Problem details →
Output each record below exactly, leaving any picture out of the copy.

─── Information supplied ───

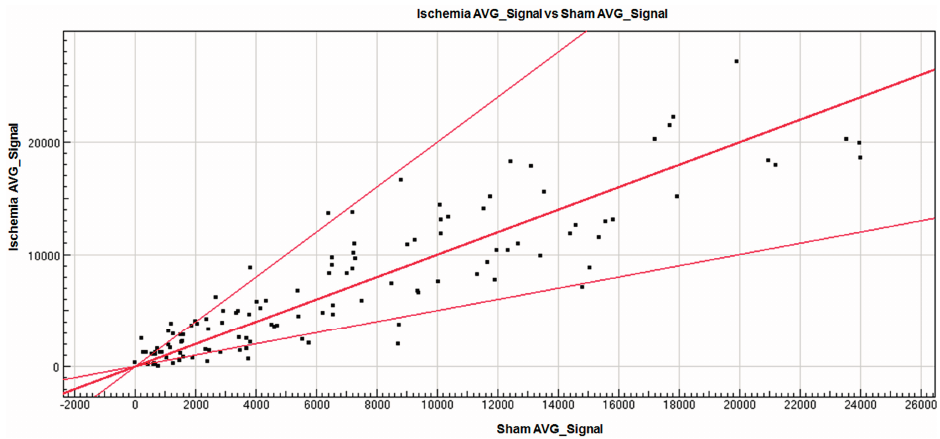
Figure 3. The scatter plots of gene expression pattern in the Ischemia group. Axis X represents the average signals of the sham group, and Axis Y is the average signals of the Ischemia group. Each spot represents the average signal of one gene. Three straight lines represent that the average signal ratios of the spots on the line in the two types of tissues were 2, 1, and 0.5, respectively, from the top to down. The spots above the line of ratio 2 are the significantly up-regulated genes, and spots below the line of ratio 0.5 are significantly down-regulated genes. The farther the spot is from the line, the more significant difference in miRNA expression is.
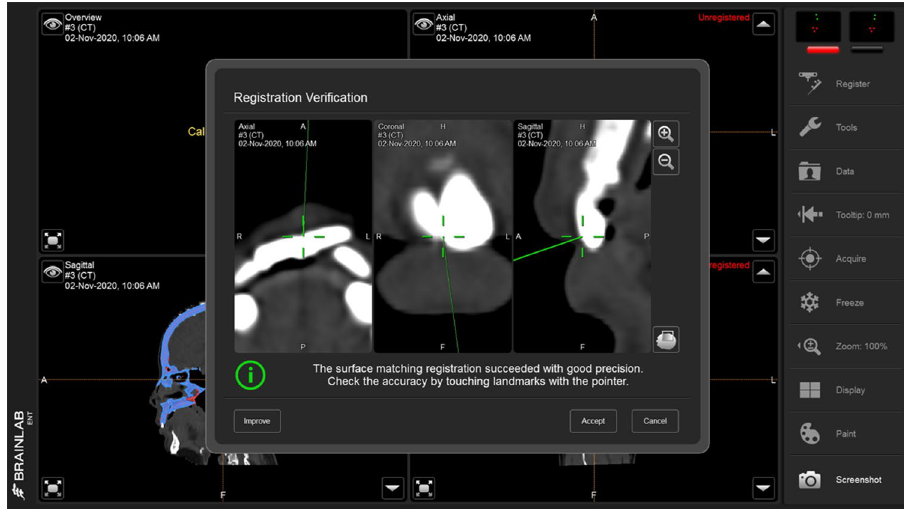
Figure 3. Presurgical verification of the accuracy of reduction. The laser pointer tip was placed on the surface and tip of the upper central incisors as landmarks to determine the precision of the anatomical position in three dimensions. A difference of < 1 mm between the preoperative imaging and the landmarks of the navigation pointer was considered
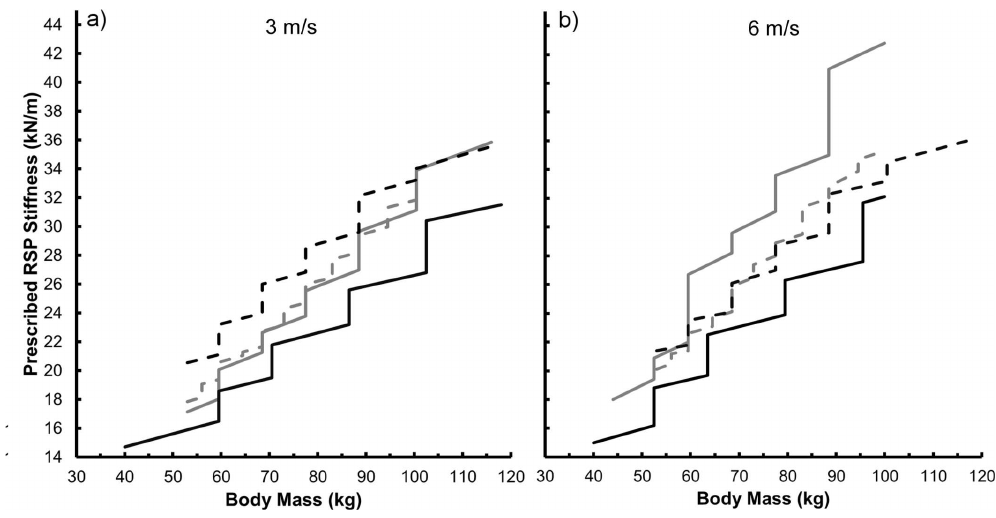
Fig 4. Prescribedprosthetic stiffness. The averagestiffness (kN/m) of each running-specific prosthesis(RSP) as a function of the respective manufacturer’s recommended user body mass (kg) at runningspeeds of 3 m/s (a), and 6 m/s (b). The stiffness of each RSP was calculatedusing peak applied force magnitudes that simulated running3 m/s ( α 3 and β 3 ) and 6 m/s ( α 6 and β 6 ). We then calculateddisplacement using the mean curvilinear force- displacement profileswith the appropriate appliedforce magnitudes. See S1–S4Tables.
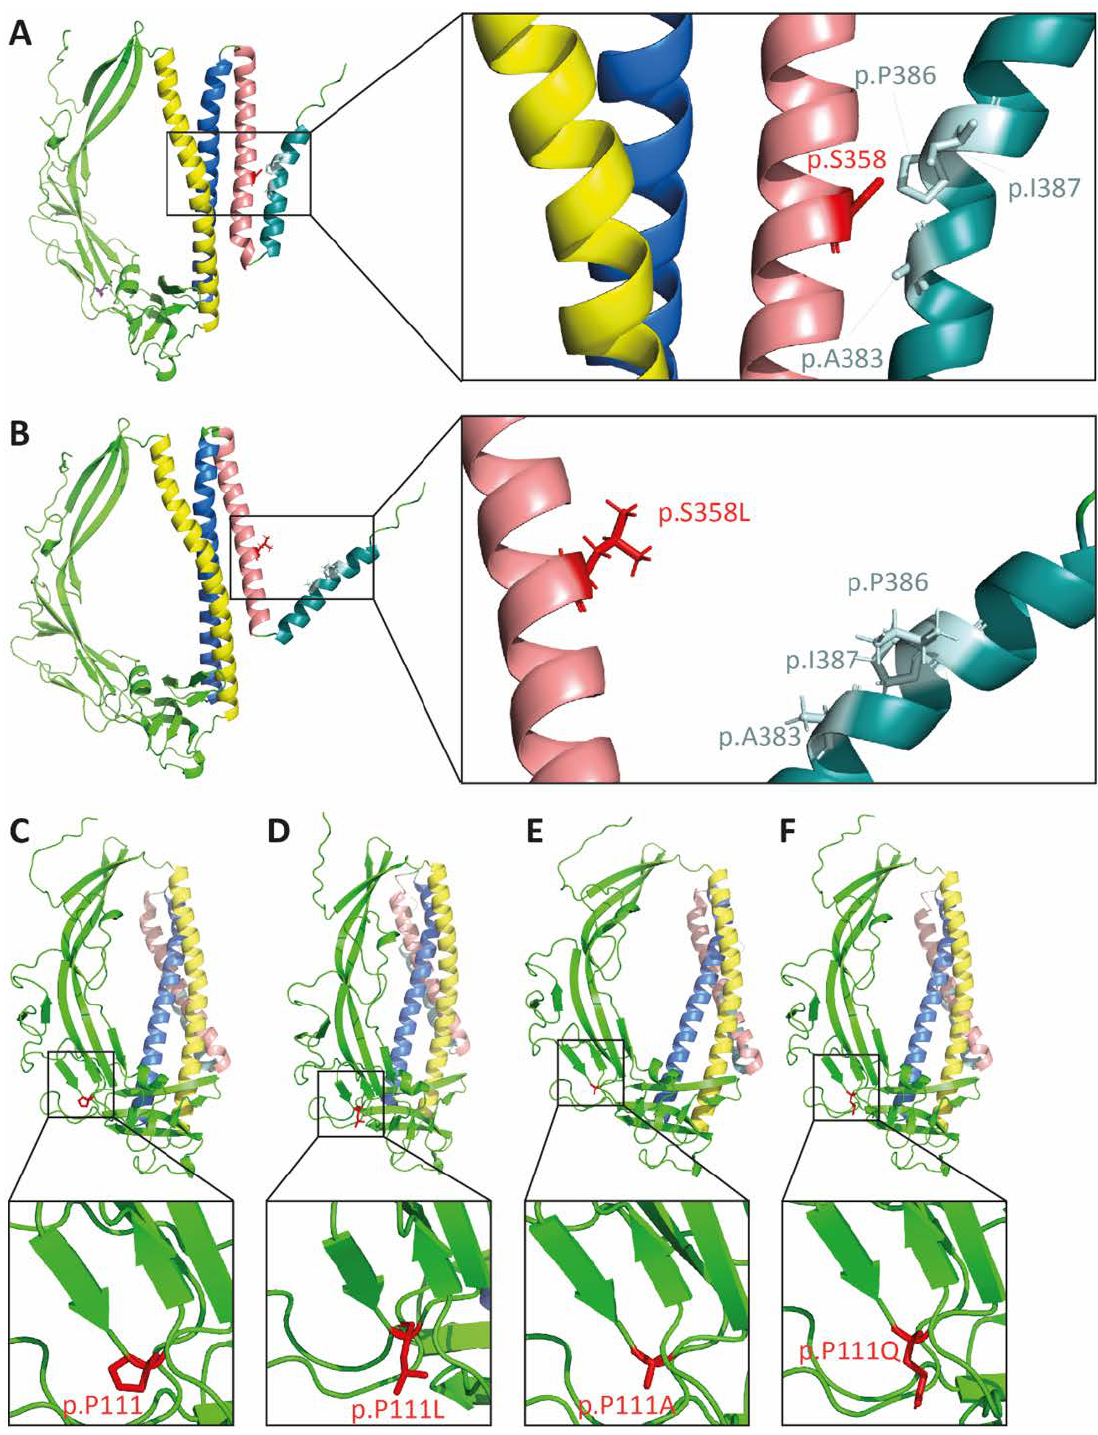
Figure 1. The p.S358L variant changes protein conformation of TMEM43. In silico modeling of TMEM43 tertiary structure of wild-type ( A , C ) and proteins with the corresponding missense mutations ( B ) p.S358L, ( D ) p.P111L, ( E ) p.P111A, and ( F ) p.P111Q. Yellow indicates transmembrane domain (TMD) 1, blue indicates TMD2, rose indicates TMD3, and turquoise indicates TMD4. The residue of interest is indicated in red (p.S358 in A and B ; p.P111 in C – F ).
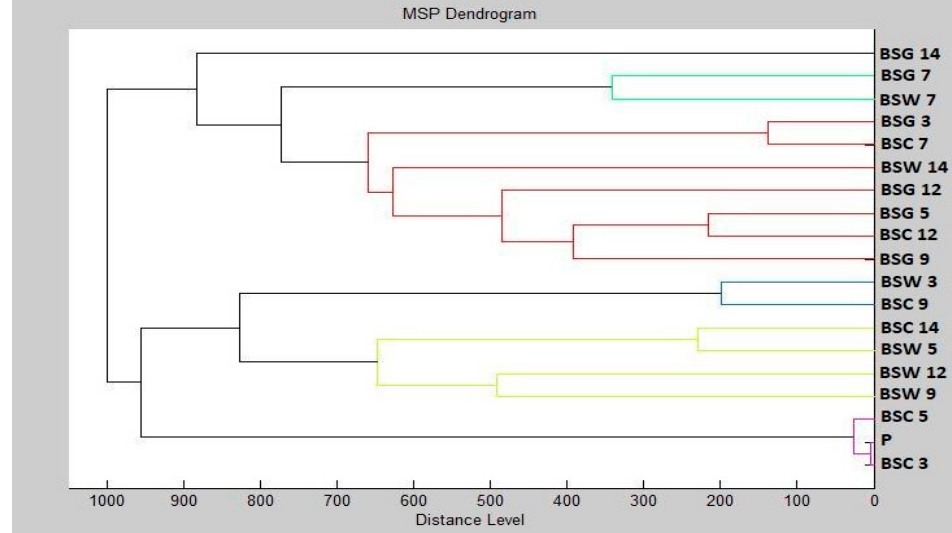
Figure 2. Dendrogram of B. subtilis generated using MSPs of the planktonic cells and the control. BS, B. subtilis ; C, control; G, glass; W, wood; and P, planktonic cells .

───

Worked solution →
Figure 3. The scatter plots of gene expression pattern in the Ischemia group. Axis X represents the average signals of the sham group, and Axis Y is the average signals of the Ischemia group. Each spot represents the average signal of one gene. Three straight lines represent that the average signal ratios of the spots on the line in the two types of tissues were 2, 1, and 0.5, respectively, from the top to down. The spots above the line of ratio 2 are the significantly up-regulated genes, and spots below the line of ratio 0.5 are significantly down-regulated genes. The farther the spot is from the line, the more significant difference in miRNA expression is.
Figure 3. Presurgical verification of the accuracy of reduction. The laser pointer tip was placed on the surface and tip of the upper central incisors as landmarks to determine the precision of the anatomical position in three dimensions. A difference of < 1 mm between the preoperative imaging and the landmarks of the navigation pointer was considered
Fig 4. Prescribedprosthetic stiffness. The averagestiffness (kN/m) of each running-specific prosthesis(RSP) as a function of the respective manufacturer’s recommended user body mass (kg) at runningspeeds of 3 m/s (a), and 6 m/s (b). The stiffness of each RSP was calculatedusing peak applied force magnitudes that simulated running3 m/s ( α 3 and β 3 ) and 6 m/s ( α 6 and β 6 ). We then calculateddisplacement using the mean curvilinear force- displacement profileswith the appropriate appliedforce magnitudes. See S1–S4Tables.
Figure 1. The p.S358L variant changes protein conformation of TMEM43. In silico modeling of TMEM43 tertiary structure of wild-type ( A , C ) and proteins with the corresponding missense mutations ( B ) p.S358L, ( D ) p.P111L, ( E ) p.P111A, and ( F ) p.P111Q. Yellow indicates transmembrane domain (TMD) 1, blue indicates TMD2, rose indicates TMD3, and turquoise indicates TMD4. The residue of interest is indicated in red (p.S358 in A and B ; p.P111 in C – F ).
Figure 2. Dendrogram of B. subtilis generated using MSPs of the planktonic cells and the control. BS, B. subtilis ; C, control; G, glass; W, wood; and P, planktonic cells .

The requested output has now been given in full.